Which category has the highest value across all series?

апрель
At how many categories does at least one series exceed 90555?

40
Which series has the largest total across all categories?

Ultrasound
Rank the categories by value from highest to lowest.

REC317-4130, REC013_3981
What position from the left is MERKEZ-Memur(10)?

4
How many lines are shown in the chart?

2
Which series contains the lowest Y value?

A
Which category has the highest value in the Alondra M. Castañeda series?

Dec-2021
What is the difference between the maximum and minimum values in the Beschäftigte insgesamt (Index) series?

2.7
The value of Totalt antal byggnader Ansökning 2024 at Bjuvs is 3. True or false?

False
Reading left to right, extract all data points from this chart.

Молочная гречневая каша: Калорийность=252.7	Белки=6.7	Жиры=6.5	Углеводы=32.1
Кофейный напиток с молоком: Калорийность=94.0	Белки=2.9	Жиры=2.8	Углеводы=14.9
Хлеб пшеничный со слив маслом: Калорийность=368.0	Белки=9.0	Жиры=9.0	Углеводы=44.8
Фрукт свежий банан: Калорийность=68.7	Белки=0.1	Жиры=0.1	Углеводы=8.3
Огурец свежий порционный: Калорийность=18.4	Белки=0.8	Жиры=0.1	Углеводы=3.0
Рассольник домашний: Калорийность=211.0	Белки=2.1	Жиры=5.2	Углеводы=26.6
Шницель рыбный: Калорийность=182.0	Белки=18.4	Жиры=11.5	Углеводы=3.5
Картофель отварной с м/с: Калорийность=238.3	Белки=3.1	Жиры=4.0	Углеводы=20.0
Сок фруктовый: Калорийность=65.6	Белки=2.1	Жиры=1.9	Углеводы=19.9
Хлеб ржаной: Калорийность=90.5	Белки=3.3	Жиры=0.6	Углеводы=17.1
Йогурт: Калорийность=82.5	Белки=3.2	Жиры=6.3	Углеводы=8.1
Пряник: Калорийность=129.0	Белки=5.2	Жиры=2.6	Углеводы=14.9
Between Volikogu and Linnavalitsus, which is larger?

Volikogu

+++

TASK PROMPT
Gather every line of the data above that contains the string "values" and copy each one in full.

WRITTEN SOLUTION
What is the difference between the maximum and minimum values in the Beschäftigte insgesamt (Index) series?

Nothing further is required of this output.